[Items from a dataset]
>>>

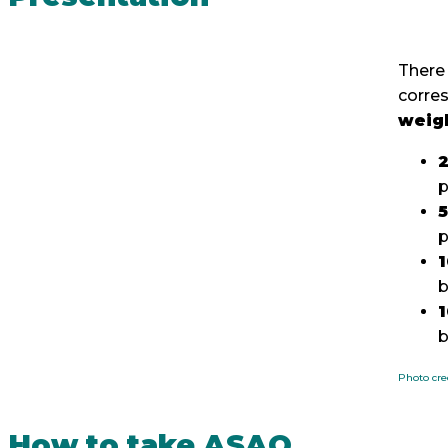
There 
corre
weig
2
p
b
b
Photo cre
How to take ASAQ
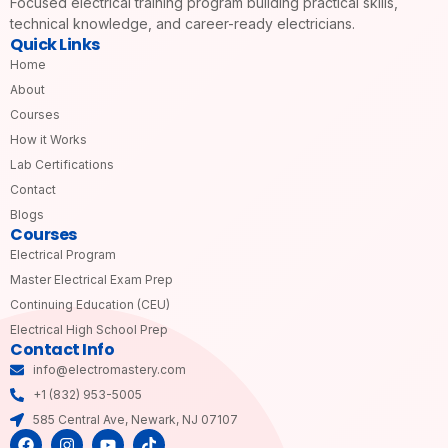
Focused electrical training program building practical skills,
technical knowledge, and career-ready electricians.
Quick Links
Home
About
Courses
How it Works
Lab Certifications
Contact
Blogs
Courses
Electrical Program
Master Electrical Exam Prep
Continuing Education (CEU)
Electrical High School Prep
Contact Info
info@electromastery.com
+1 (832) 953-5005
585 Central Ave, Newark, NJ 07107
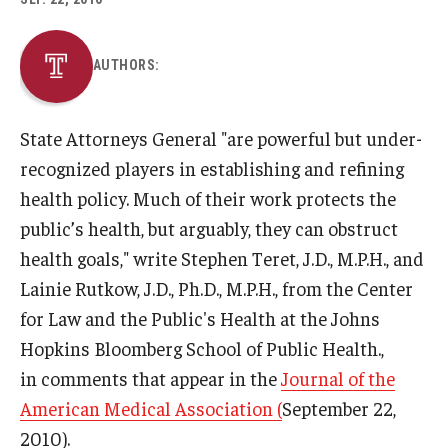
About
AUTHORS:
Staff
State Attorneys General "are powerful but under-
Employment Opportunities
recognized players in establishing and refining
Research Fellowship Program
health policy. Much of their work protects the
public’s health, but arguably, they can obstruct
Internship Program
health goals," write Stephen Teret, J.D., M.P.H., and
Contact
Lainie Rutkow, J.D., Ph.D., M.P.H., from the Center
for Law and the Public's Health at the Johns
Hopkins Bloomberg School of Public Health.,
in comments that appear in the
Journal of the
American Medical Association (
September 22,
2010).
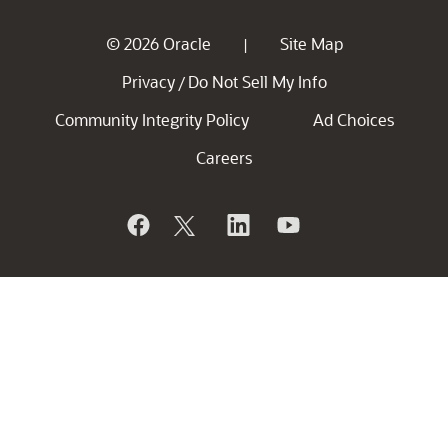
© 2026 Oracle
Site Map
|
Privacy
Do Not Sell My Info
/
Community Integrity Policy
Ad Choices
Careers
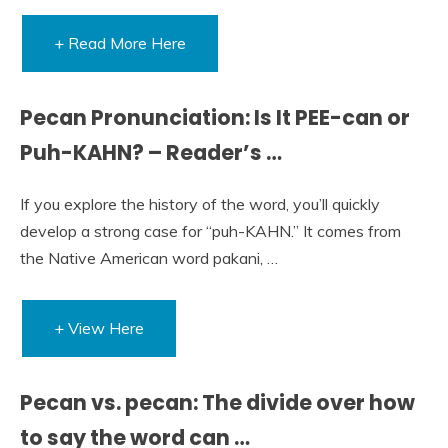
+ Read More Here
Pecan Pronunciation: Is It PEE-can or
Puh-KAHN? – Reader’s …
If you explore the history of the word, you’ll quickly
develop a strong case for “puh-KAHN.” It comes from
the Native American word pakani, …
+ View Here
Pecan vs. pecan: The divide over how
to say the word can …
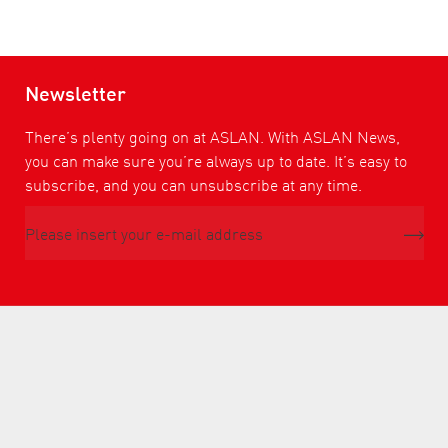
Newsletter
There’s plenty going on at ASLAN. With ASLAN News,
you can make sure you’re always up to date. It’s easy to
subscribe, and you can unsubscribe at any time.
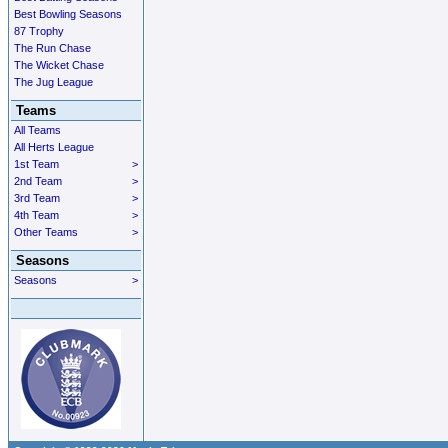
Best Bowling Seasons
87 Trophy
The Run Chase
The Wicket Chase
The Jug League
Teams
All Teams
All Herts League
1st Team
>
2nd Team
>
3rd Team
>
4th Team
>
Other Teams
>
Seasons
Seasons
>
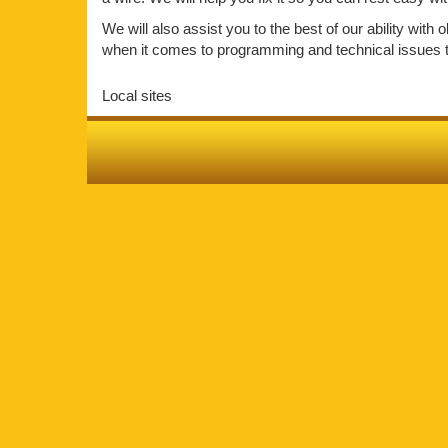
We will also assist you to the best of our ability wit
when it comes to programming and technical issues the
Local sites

<<<

# The problem:
Copy the records above exactly, from the first line through the line containing "The Wicket Chase", and leave out the pictures.

# Task result:
There 
corre
weig
2
p
b
b
Photo cre
How to take ASAQ
Focused electrical training program building practical skills,
technical knowledge, and career-ready electricians.
Quick Links
Home
About
Courses
How it Works
Lab Certifications
Contact
Blogs
Courses
Electrical Program
Master Electrical Exam Prep
Continuing Education (CEU)
Electrical High School Prep
Contact Info
info@electromastery.com
+1 (832) 953-5005
585 Central Ave, Newark, NJ 07107
About
AUTHORS:
Staff
State Attorneys General "are powerful but under-
Employment Opportunities
recognized players in establishing and refining
Research Fellowship Program
health policy. Much of their work protects the
public’s health, but arguably, they can obstruct
Internship Program
health goals," write Stephen Teret, J.D., M.P.H., and
Contact
Lainie Rutkow, J.D., Ph.D., M.P.H., from the Center
for Law and the Public's Health at the Johns
Hopkins Bloomberg School of Public Health.,
in comments that appear in the
Journal of the
American Medical Association (
September 22,
2010).
© 2026 Oracle
Site Map
|
Privacy
Do Not Sell My Info
/
Community Integrity Policy
Ad Choices
Careers
+ Read More Here
Pecan Pronunciation: Is It PEE-can or
Puh-KAHN? – Reader’s …
If you explore the history of the word, you’ll quickly
develop a strong case for “puh-KAHN.” It comes from
the Native American word pakani, …
+ View Here
Pecan vs. pecan: The divide over how
to say the word can …
Newsletter
There’s plenty going on at ASLAN. With ASLAN News,
you can make sure you’re always up to date. It’s easy to
subscribe, and you can unsubscribe at any time.
Best Bowling Seasons
87 Trophy
The Run Chase
The Wicket Chase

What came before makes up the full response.